On ne s’habituera jamais à l’absence. C’est vrai, on est des êtres appelés à évoluer, à s’adapter à de nouvelles situations, à perdre continuellement des gens qu’on aime ; on ne s’habituera jamais. Qu’est ce qui pourrait expliquer cette « inacceptation », cette incapacité à s’habituer ? Incapacité parce que dans certains moments, on veut vraiment passer à autre chose, mettre de côté cette partie qui nous tient en otage. Ça ne dépend pas toujours de nous. 

J’ai voulu prendre du recul, voir si je pouvais me passer de ces mots qui gigotaient à l’intérieur de moi. Pour une fois, je ne voulais pas écrire. Je voulais vivre d’une autre manière, ressentir d’autres choses, faire d’autres choses. Je ne voulais plus être une feuille blanche sur laquelle les maux tombaient. Je voulais fuir. Comme si je voulais me défaire de ma peau, de moi.

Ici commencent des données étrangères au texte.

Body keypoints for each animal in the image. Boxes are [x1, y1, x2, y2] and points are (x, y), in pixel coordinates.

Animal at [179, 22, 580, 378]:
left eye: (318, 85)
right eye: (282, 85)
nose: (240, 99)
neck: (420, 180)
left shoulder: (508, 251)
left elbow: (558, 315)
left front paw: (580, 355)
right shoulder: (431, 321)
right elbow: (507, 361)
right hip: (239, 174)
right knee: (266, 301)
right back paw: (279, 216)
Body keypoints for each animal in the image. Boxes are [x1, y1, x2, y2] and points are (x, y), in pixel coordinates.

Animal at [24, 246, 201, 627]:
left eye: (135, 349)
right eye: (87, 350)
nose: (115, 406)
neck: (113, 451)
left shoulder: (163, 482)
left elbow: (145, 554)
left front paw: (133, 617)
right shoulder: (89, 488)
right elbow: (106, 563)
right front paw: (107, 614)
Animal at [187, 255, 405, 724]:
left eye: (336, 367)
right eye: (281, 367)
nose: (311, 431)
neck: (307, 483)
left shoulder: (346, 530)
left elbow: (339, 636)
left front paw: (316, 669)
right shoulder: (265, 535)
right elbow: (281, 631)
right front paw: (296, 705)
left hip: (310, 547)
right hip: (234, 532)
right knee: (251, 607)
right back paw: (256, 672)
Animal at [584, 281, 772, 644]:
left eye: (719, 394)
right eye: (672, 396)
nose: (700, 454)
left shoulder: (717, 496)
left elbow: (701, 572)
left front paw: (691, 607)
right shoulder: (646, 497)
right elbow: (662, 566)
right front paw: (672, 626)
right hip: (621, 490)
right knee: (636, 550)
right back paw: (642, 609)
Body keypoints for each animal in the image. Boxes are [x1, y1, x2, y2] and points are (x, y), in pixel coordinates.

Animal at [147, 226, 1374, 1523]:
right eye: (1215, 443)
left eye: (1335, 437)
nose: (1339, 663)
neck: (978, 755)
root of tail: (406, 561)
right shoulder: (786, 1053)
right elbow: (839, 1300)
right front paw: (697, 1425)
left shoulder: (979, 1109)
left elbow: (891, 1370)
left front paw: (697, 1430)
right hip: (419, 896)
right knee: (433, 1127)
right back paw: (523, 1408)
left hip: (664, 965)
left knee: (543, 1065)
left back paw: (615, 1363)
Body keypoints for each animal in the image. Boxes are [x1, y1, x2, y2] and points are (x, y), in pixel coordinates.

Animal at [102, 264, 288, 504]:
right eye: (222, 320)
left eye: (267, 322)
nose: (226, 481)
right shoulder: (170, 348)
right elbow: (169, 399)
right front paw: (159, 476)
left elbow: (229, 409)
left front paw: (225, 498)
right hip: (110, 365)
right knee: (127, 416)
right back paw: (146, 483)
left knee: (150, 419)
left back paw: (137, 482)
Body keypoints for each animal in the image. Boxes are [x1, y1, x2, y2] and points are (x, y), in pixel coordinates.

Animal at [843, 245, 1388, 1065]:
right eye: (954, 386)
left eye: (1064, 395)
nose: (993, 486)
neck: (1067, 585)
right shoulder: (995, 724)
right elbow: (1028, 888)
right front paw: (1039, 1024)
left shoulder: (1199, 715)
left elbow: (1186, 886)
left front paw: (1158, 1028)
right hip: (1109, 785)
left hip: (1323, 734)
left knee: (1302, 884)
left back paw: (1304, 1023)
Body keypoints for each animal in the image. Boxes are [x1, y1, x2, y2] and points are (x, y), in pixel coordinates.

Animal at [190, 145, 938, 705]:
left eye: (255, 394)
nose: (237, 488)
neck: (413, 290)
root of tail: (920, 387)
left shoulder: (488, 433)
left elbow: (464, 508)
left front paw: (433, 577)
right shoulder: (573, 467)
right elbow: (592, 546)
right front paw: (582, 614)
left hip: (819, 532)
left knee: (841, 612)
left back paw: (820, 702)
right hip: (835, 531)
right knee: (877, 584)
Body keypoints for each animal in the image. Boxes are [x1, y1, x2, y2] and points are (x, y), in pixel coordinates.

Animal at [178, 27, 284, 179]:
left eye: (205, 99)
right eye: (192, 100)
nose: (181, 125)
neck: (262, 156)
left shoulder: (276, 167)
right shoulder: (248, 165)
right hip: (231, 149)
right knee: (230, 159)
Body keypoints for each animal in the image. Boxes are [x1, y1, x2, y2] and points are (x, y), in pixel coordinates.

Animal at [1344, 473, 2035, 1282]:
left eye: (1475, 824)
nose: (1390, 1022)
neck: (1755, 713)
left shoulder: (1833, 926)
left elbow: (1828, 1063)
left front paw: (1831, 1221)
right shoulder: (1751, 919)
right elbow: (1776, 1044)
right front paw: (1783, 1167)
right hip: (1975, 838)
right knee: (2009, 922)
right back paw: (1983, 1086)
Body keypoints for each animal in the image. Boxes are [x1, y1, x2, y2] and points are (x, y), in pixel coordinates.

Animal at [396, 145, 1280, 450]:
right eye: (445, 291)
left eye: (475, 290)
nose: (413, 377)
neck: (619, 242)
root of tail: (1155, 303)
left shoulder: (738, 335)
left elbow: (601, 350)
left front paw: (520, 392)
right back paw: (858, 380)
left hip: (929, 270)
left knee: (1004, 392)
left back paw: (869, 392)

Alors, j’ai préféré m’adonner à d’autres activités : randonnée, photographie, lecture. Mais bon… on ne peut pas fuir trop longtemps. Il y aura toujours quelque chose pour nous ramener à la réalité : un parfum, un message texte, un souvenir lointain, une photo, un cadeau, un appel inattendu.

Les souvenirs les plus subtils sont les plus difficiles à effacer de la mémoire.

Puisqu’ils sont petits, insignifiants, on dit que ce n’est rien. On ne tient même pas compte d’eux, comme s’ils n’existaient pas. Alors, on fait semblant d’avancer avec des pas incertains. De même qu’il y a des douleurs qui ne guérissent pas.  Il faut juste apprendre à vivre avec. Vivre avec veut dire, laisser les choses nous habiter, remplir nos quotidiens. Puisqu’on est formé de toutes ces choses qui ont fait partie de nos vies à un moment donné. Ce sont des petits bouts de nous, de l’autre qui n’est plus là.

C’est ce que j’ai appris à faire au long des années. J’ai appris à accepter ces marques de vie que je porte sur mon cœur et sur mon âme comme des habits quotidiens. Accepter quelque chose est plus qu’un acte. C’est avoir le sentiment, la ferme conviction que cela t’appartient. C’est la considérer comme telle.  Je vis avec tout ce qui me fait du mal, et ce qui me fait du bien.

Ce n’est pas chose facile, je l’avoue.

Mais, c’est mieux de passer sa vie à fuir. C’est un processus dans lequel on accepte d’ouvrir cette partie de soi qu’on a voulu mettre de côté, et accepter que cela fasse partie de nous. Accepter qu’on vive toujours dans le manque : d’une personne ou d’une chose. Et quand on accepte réellement cette dimension de la vie qui nous échappe complètement, on aura la sensation de respirer une bouffée d’air frais, un sentiment de faire qu’un avec cette partie. Il faut accepter que les gens finissent toujours par s’en aller.

C’est une décision qui ne dépend pas de nous. Alors, il faut juste remercier la vie d’avoir eu la chance de rencontrer ces personnes formidables, avec qui on a connu des moments de bonheur intense, ainsi que des douleurs inexplicables. Puisque l’essence même de la vie se résume ainsi : bonheur et douleur. C’est une partie de chaque être humain.